====== Data records ======

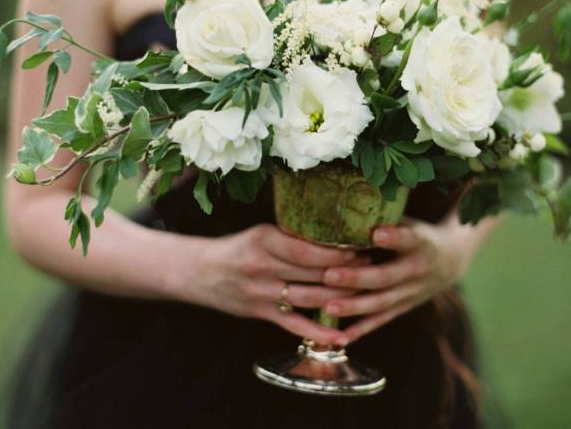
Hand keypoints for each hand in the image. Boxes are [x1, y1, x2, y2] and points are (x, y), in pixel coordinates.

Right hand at [196, 224, 366, 344]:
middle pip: (313, 273)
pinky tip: (341, 336)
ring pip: (309, 298)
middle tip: (372, 269)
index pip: (307, 249)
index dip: (336, 253)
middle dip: (346, 273)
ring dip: (339, 298)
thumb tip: (332, 237)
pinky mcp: (261, 313)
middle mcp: (263, 267)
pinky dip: (319, 331)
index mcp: (264, 240)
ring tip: (365, 294)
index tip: (359, 249)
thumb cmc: (235, 249)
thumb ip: (289, 238)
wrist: (198, 271)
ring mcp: (262, 293)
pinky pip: (294, 324)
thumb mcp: (259, 234)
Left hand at [321, 214, 482, 343]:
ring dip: (354, 307)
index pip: (409, 239)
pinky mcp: (403, 308)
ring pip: (381, 303)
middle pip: (386, 277)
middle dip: (358, 277)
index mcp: (421, 243)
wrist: (451, 261)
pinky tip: (339, 337)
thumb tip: (348, 200)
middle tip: (330, 275)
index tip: (377, 232)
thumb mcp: (410, 219)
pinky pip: (380, 321)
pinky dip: (360, 330)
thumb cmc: (418, 233)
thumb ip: (385, 216)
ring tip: (328, 307)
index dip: (395, 237)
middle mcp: (417, 271)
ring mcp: (411, 293)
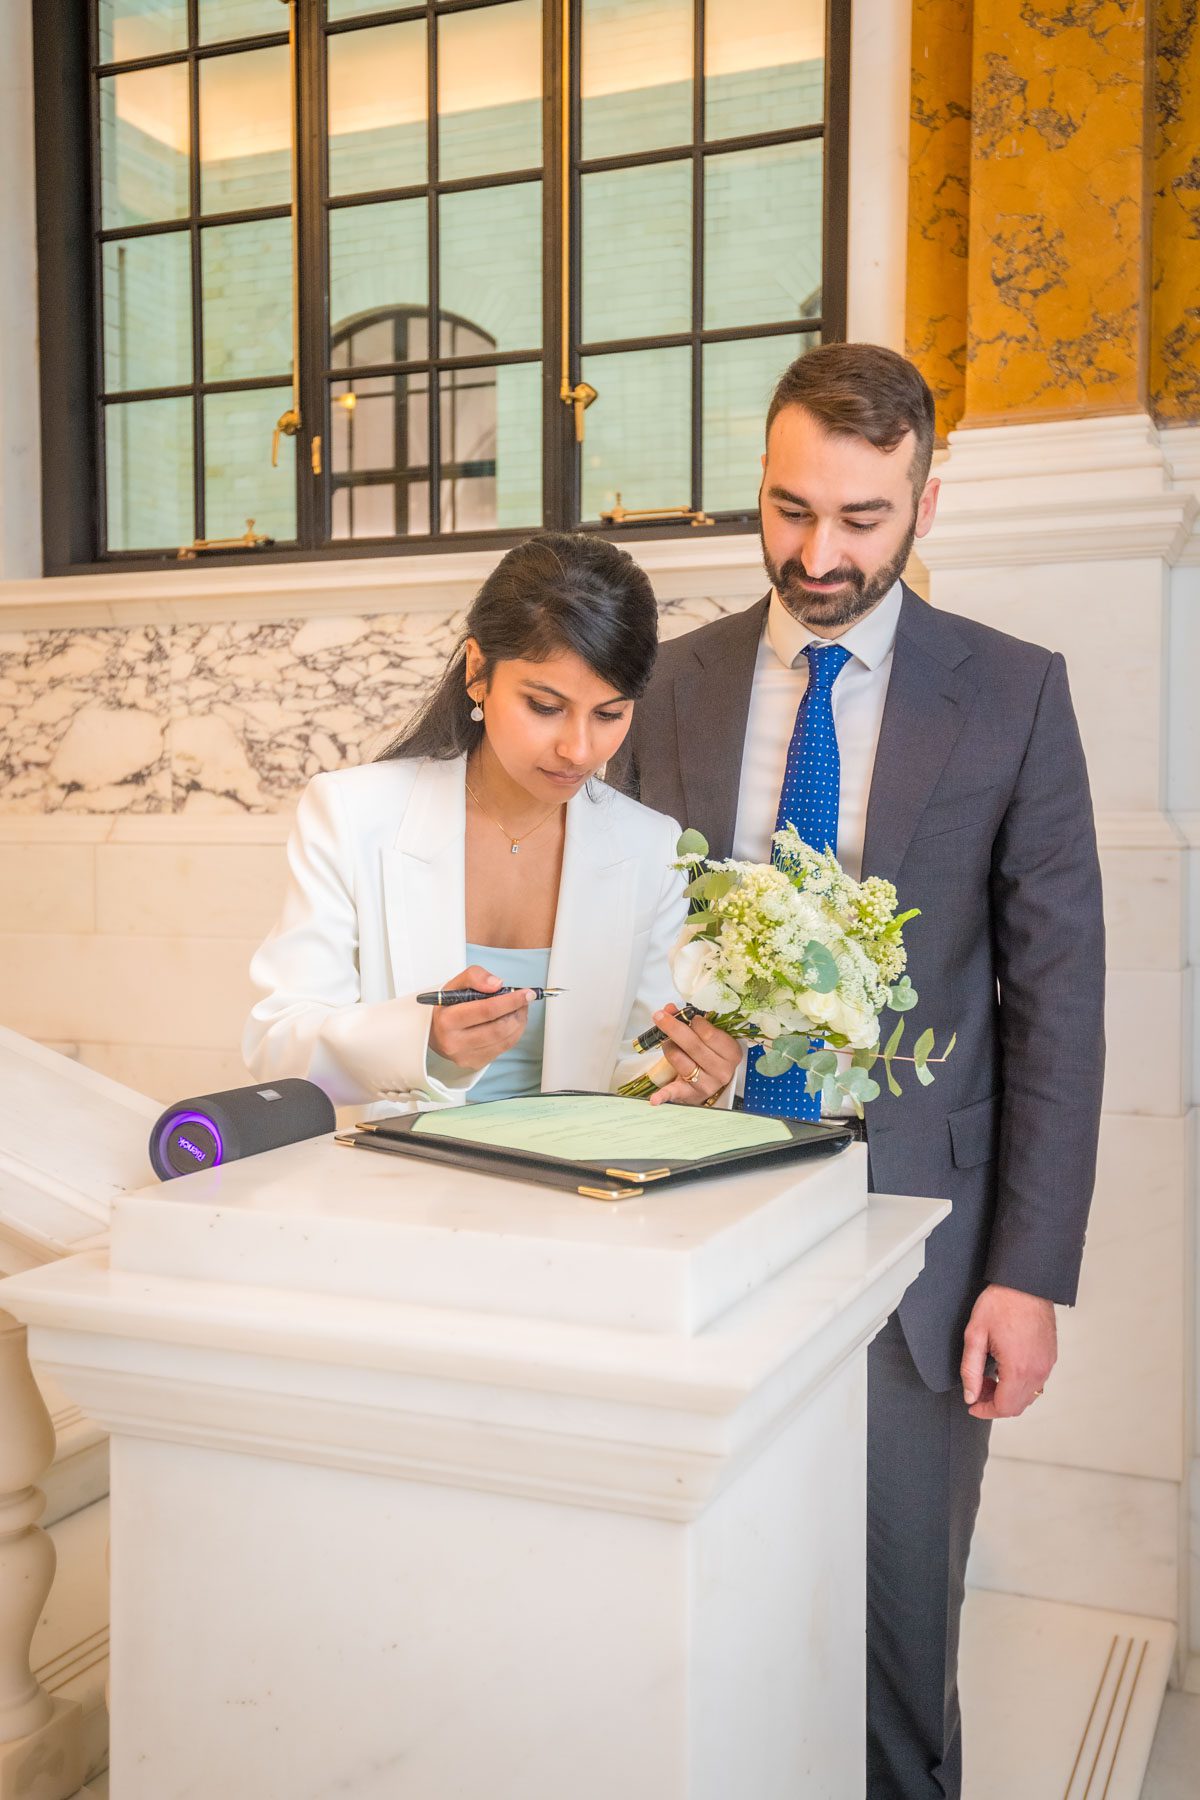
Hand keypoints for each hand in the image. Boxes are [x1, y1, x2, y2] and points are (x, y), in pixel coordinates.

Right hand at [427, 966, 530, 1071]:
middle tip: (524, 999)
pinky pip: (504, 1048)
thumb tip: (497, 985)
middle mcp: (454, 1042)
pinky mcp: (475, 1063)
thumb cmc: (447, 1006)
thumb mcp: (455, 984)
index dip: (511, 1001)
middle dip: (518, 1011)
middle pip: (499, 1028)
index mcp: (447, 1020)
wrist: (434, 1030)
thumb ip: (475, 977)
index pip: (487, 1010)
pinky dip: (514, 1033)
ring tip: (519, 1008)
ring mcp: (465, 1056)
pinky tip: (511, 1022)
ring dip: (519, 1022)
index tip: (526, 993)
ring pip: (505, 1040)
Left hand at [647, 1004, 742, 1106]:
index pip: (710, 1034)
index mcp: (732, 1053)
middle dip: (673, 1028)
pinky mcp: (691, 1095)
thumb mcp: (706, 1036)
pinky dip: (663, 1095)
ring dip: (668, 1047)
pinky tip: (654, 1099)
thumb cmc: (708, 1053)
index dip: (693, 1021)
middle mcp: (722, 1070)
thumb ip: (690, 1020)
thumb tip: (669, 1009)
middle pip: (693, 1045)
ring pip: (680, 1060)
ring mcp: (708, 1084)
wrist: (707, 1081)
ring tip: (666, 1043)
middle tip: (659, 1016)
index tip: (685, 1016)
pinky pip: (675, 1092)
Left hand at [960, 1283, 1056, 1419]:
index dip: (985, 1411)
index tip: (972, 1404)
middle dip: (994, 1403)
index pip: (1004, 1408)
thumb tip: (970, 1395)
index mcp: (1018, 1368)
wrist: (1025, 1284)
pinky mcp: (1050, 1357)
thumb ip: (971, 1370)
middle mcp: (1037, 1371)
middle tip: (978, 1387)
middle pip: (1017, 1406)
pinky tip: (1005, 1369)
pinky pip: (1036, 1382)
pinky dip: (1020, 1384)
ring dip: (1007, 1395)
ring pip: (1028, 1396)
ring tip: (989, 1377)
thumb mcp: (975, 1335)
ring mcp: (1046, 1365)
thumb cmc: (1001, 1303)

======

[Task objective]: Given the records above, return exactly the lines starting at the line containing "index pip: (710, 1034)" and ending at the line containing "wrist: (1025, 1284)", including both.

[Solution below]:
index pip: (710, 1034)
index mcp: (732, 1053)
middle dip: (673, 1028)
pinky mcp: (691, 1095)
thumb mcp: (706, 1036)
pinky dip: (663, 1095)
ring dip: (668, 1047)
pinky tip: (654, 1099)
thumb cmc: (708, 1053)
index dip: (693, 1021)
middle mcp: (722, 1070)
thumb ip: (690, 1020)
thumb tip: (669, 1009)
middle pip: (693, 1045)
ring pip: (680, 1060)
ring mcp: (708, 1084)
wrist: (707, 1081)
ring tip: (666, 1043)
middle tip: (659, 1016)
index tip: (685, 1016)
pinky pip: (675, 1092)
Left hand at [960, 1283, 1056, 1419]:
index dip: (985, 1411)
index tip: (972, 1404)
middle dip: (994, 1403)
index pip: (1004, 1408)
thumb tip: (970, 1395)
index mcp: (1018, 1368)
wrist: (1025, 1284)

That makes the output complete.